A new lab setting from the University of Michigan could help researchers better study how older adults interact with their surroundings inside their homes.
The setting, called HomeLab, is a mock apartment outfitted with all the trappings and conveniences of a modern dwelling, such as a stove, microwave, refrigerator and washer and dryer. But HomeLab has something that normal residences don’t: a hidden observation room, two-way mirrors, high-powered cameras, microphones and equipment for a wide array of sensors.
HomeLab offers researchers an opportunity to observe seniors as they perform activities of daily living (ADLs). That could have benefits for researchers who are trying to study a disease that affects ADLs, such as Alzheimer’s.
For example, a scientist might ask a senior to wash the dishes, take something out of the refrigerator or add something to a saucepan on the stove. During the task, the researchers can observe and record data from cameras, microphones and wearable sensors that track muscle activity, eye movement, heart rate, blood pressure and respiration rate. Researchers can also collect, analyze and store blood and saliva.
HomeLab also has many applications in the study of fields related to home health care, says Jeannette Jackson, the BioSocial Methods Collaborative’s managing director.
“Part of the reason this lab was constructed is because the [University of Michigan] health care system is very interested in studying how to help patients discharge safely from the hospital and reducing readmission rates,” Jackson tells HHCN. “Part of this equation is the extent to which sensors are able to collect data that can be used in managing health care at home.”

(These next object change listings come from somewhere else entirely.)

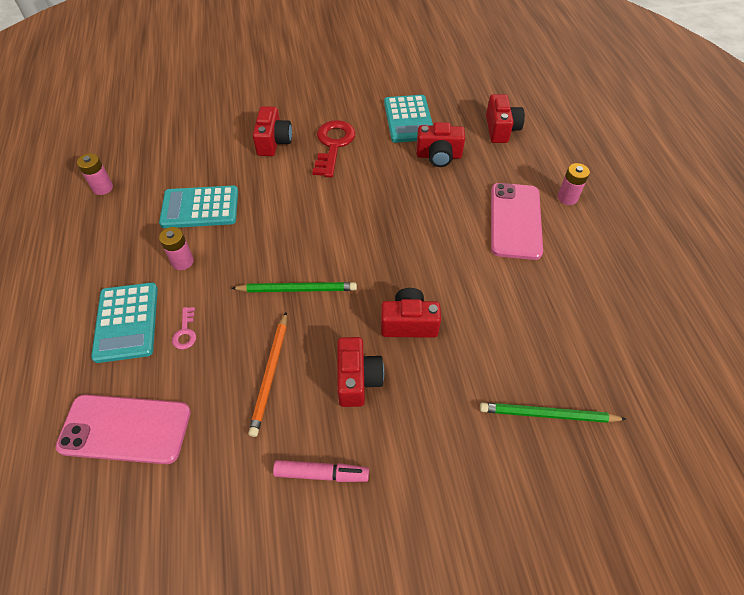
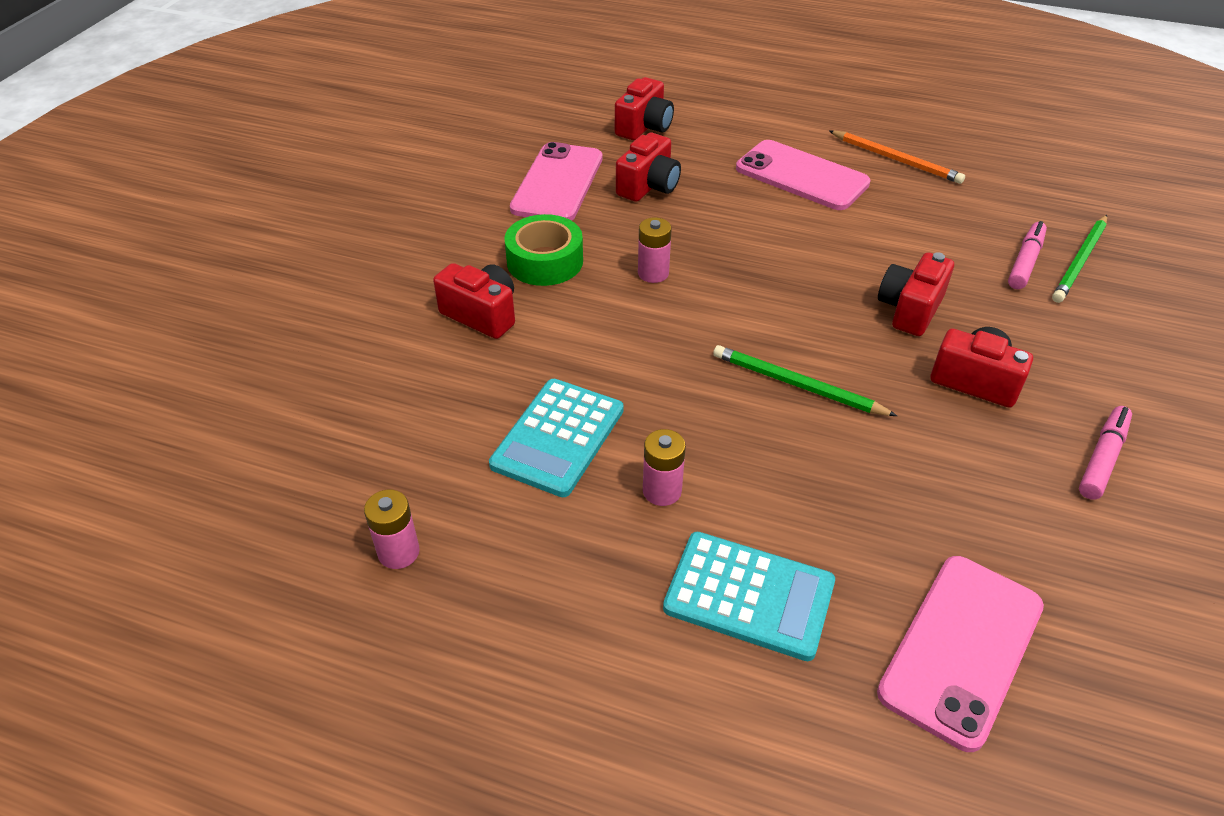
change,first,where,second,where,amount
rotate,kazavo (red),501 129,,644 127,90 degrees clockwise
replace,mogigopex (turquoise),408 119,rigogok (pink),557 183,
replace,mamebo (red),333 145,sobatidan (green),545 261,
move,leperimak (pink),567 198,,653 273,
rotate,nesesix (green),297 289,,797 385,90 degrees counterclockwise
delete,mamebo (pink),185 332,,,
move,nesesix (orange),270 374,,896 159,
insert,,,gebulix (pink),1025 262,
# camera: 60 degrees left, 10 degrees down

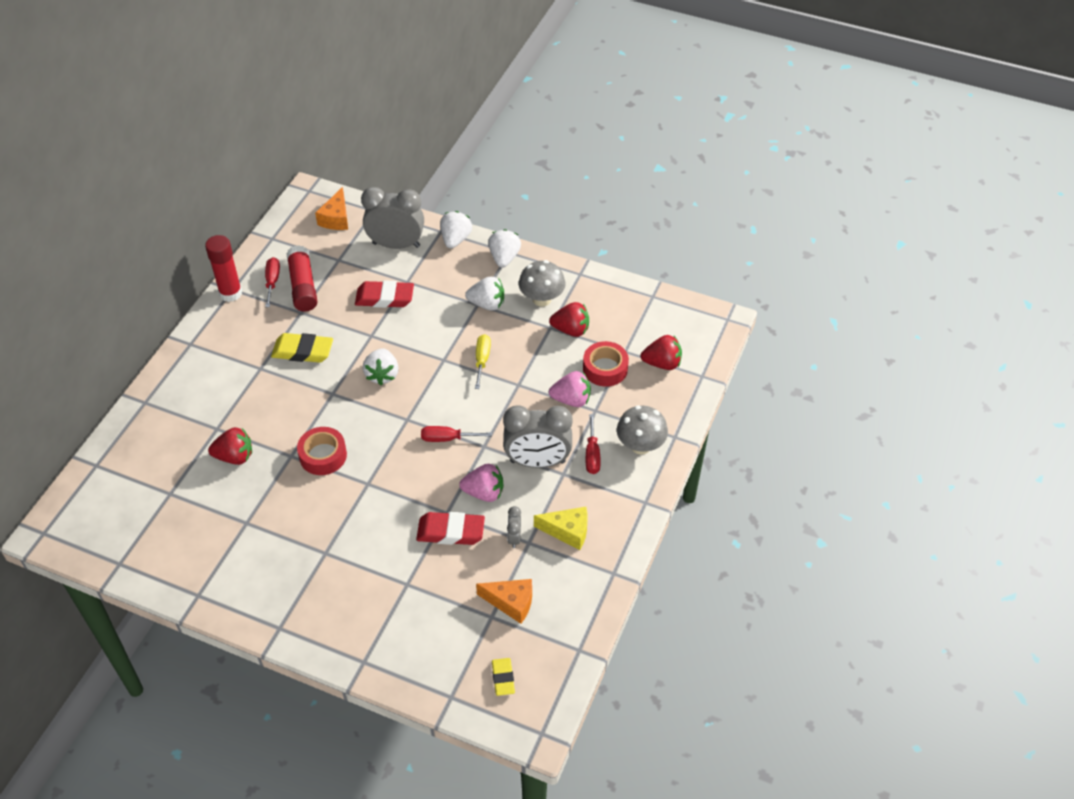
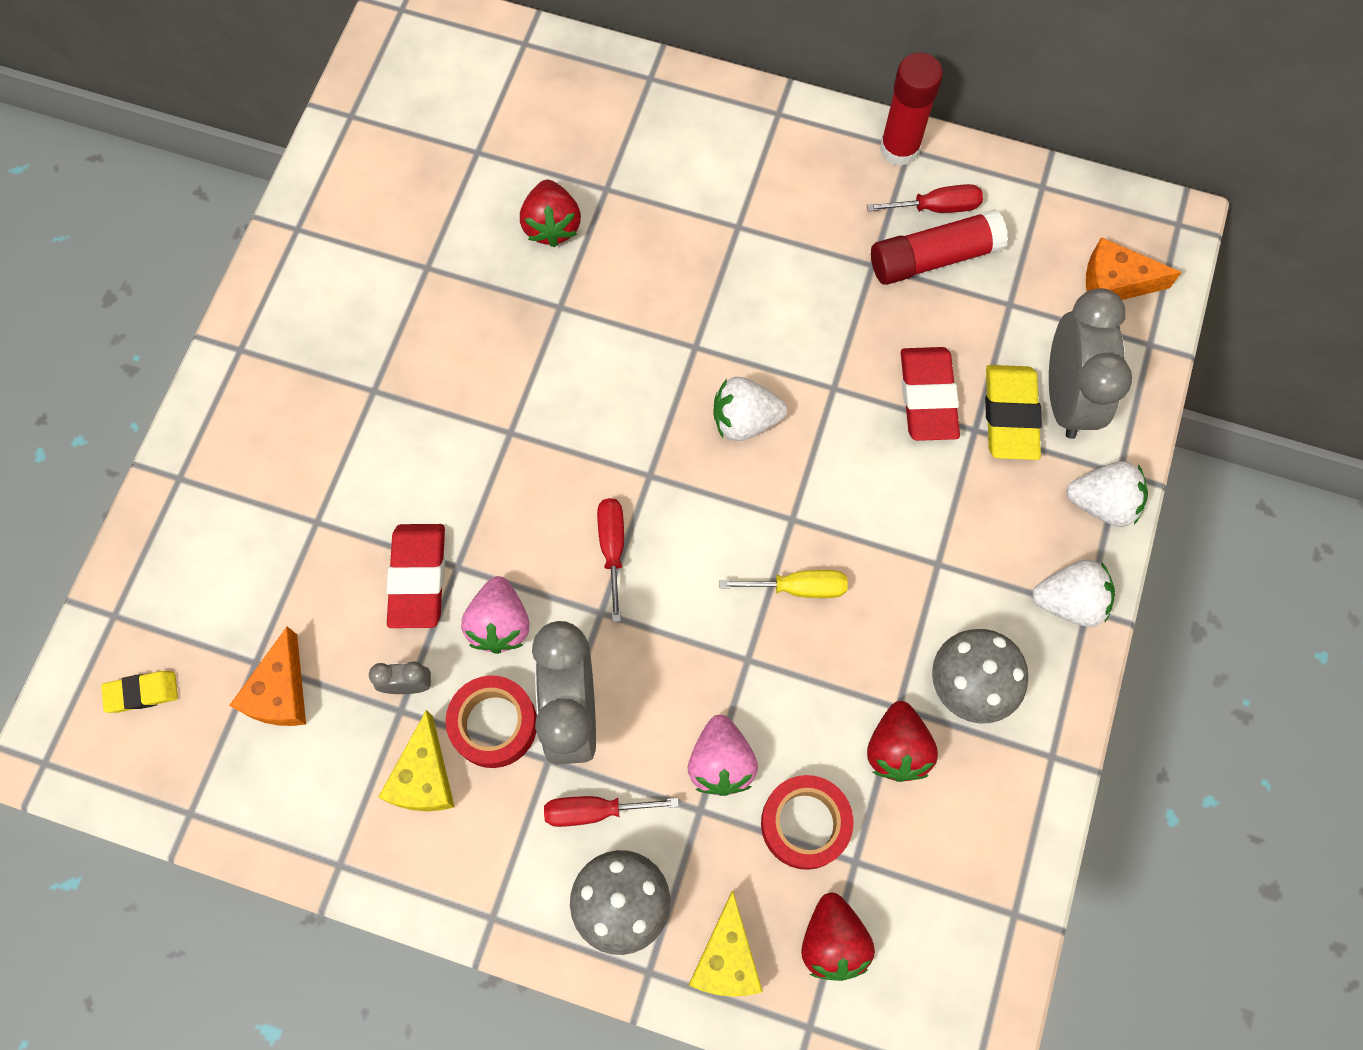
change,first,where,second,where,amount
delete,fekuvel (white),487 304,,,
move,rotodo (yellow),303 351,,1010 415,
move,sobatidan (red),323 455,,494 724,
insert,,,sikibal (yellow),726 958,
# camera: 85 degrees right, 20 degrees up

HomeLab lies “somewhere between a traditional laboratory and a real home,” says Alicia Carmichael, research process manager for the university’s BioSocial Methods Collaborative.
“Researchers have full control to manipulate the environment in the HomeLab, which is not practical in a normal home,” Carmichael tells Home Health Care News. “This flexibility allows researchers to test devices and interventions for seniors in a safe space before deploying them in ‘the field’ of seniors’ own homes.”
HomeLab was created with input from the University of Michigan’s College of Urban Planning and Architecture, School of Art and Design, College of Engineering, School of Nursing and Medical School. The university’s Office of the Provost, Institute for Social Research and Critical Health Research Unit provided funding for the project.
So far, HomeLab has hosted only one research initiative—a pilot study from Procter & Gamble—but the possible future applications are numerous.
The university is not the first to construct a homelike laboratory setting for research. The University of Texas at Arlington (UTA) and Christian Care Communities, a not-for-profit senior living provider, once turned a vacant apartment into a test lab for futuristic gadgetry, for instance.
Other efforts, like the University of Waterloo’s Act@Home, are aimed at creating technology to make ADLs easier for seniors living with impairments.
The laboratory setting officially debuts on Sept. 26.